Güven Gürkan Hoca, 6-7 Eylül olaylarının sadece tahribatını anlatmadı. Olayların perde arkasını, yazılan senaryoları ve o zaman okuma-yazma oranı sadece %40.9 olan halkın nasıl kışkırtılıp Rumların üzerlerine salındığından da bahsetti. Klasik hikaye, olayların Atatürk’ün Selanik’deki evinin bahçesine bomba atılmasının duyulmasıyla bir kısım insanların galeyana gelip, Rum ve diğer azınlık vatandaşlarımıza saldırması üzerine kurulu. Halbuki olayın perde arkası hiçte öyle değil. Tahribatı yapacak insanların, olayları başlatacak gazetenin herşeyden haberi var. Öyleki olayı duyuran gazete, normal olarak günlük 30 bin basılırken, olaylara hazırlık olarak 300 bin basılmış, o nedenle de önceden kağıt stoku yapmış. Aynı şekilde, ellerinde aynı atölyeden çıkmış sopalar taşıyan işçilerin bir kısmı Anadolu’nun ve Trakya’nın çeşitli yerlerinden getirilmişler. Ancak, bilinçli olarak başlatılan olaylar bir süre sonra çığrından çıkmış ve çok kötü şekilde neticelenmiş.

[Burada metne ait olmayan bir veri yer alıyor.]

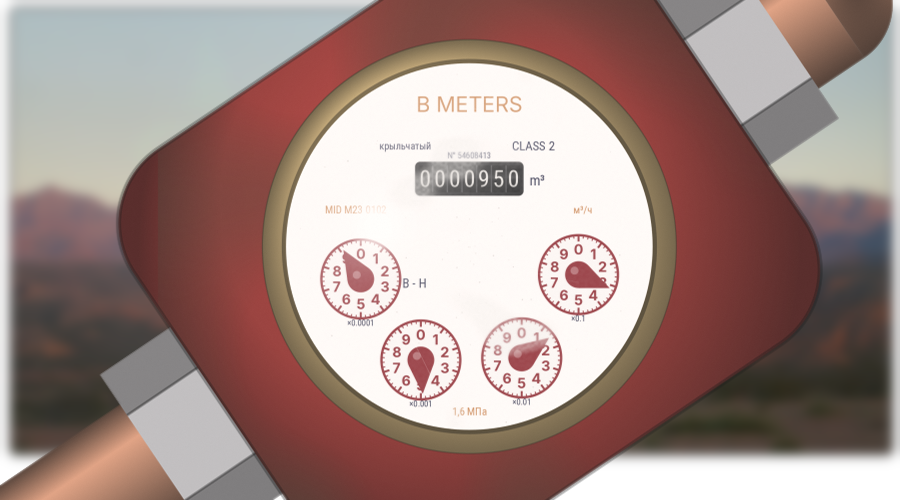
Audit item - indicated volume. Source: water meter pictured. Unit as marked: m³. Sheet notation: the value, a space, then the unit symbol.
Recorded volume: 950.3149 m³
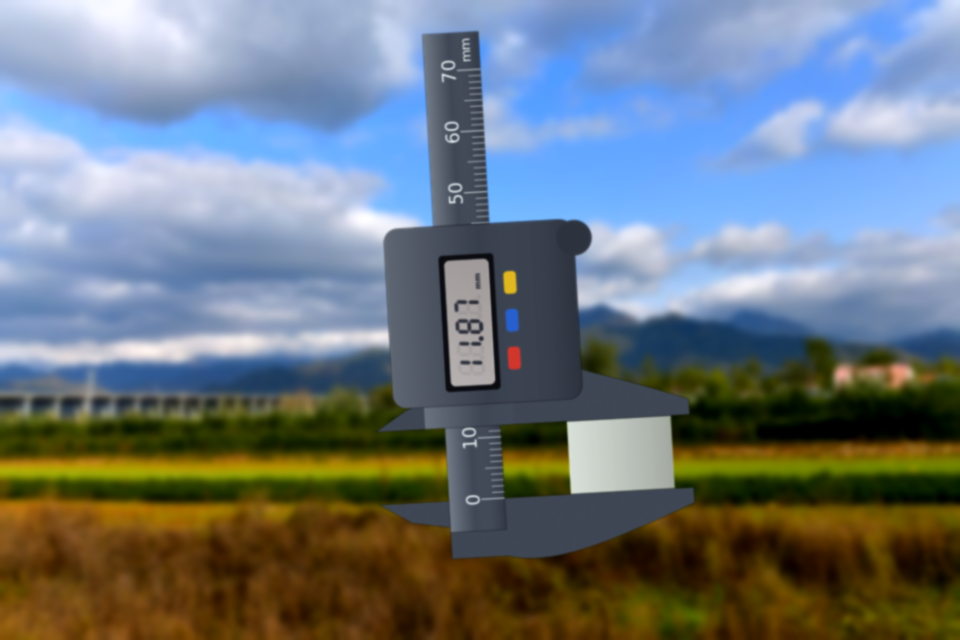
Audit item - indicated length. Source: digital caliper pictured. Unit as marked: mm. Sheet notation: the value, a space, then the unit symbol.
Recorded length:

Gezi boyunca gördüğümüz yerler arasında Tünel Metro Han, İsveç Sefarethanesi, Markiz, Hıdivyal Palas Oteli, Rus Sarayı, Güler Apartmanı, Botter Apartmanı, Kelebek Korse – Santa Maria Kilisesi, Elhamra, Mısır Apartmanı, Ragıp Paşa Apartmanı, Çiçek Pasajı, Ayios Konstantions Rum Kilisesi, Luvr Apartmanı, Rumeli Han, Abdullah Efendi (Hacı Abdullah) Lokantası, Suriye Pasajı, Pera Palas Oteli, Fransız Krallığı Sarayı, Hollanda Sarayı, Elhamra Pasajı, St. Antuan Katolik Kilisesi, Mısır Apartmanı, Rejans, Aznavur Pasajı, Hacopulos Pasajı, Büyük Londra Oteli, Galatasaray Meydanı, Zoğrafyon Lisesi, Çiçek Pasajı Cercle d’Orient (Büyük Doğu Kulübü), Halep Pasajı, Anadolu Pasajı, Alkazar Sineması, Rumeli Pasajı, Afrika Han, Taksim Zapyon Kız Okulu (Beyoğlu) Esayan Okulu, Aya Triada Kilisesi ve Fransız Hastanesi vardı.
Rehberimiz Güven Gürkan hoca, her binanın olaylar sırasında nasıl etkilendiğini, içerisindeki insanların nasıl travma yaşadıklarını dili döndüğünce anlattı. Olayların geçtiği binalar, gerek Rum vatandaşların göçmeleri, gerekse binaların tahrip olması nedeniyle bugün farklı amaçlarla kullanılıyor.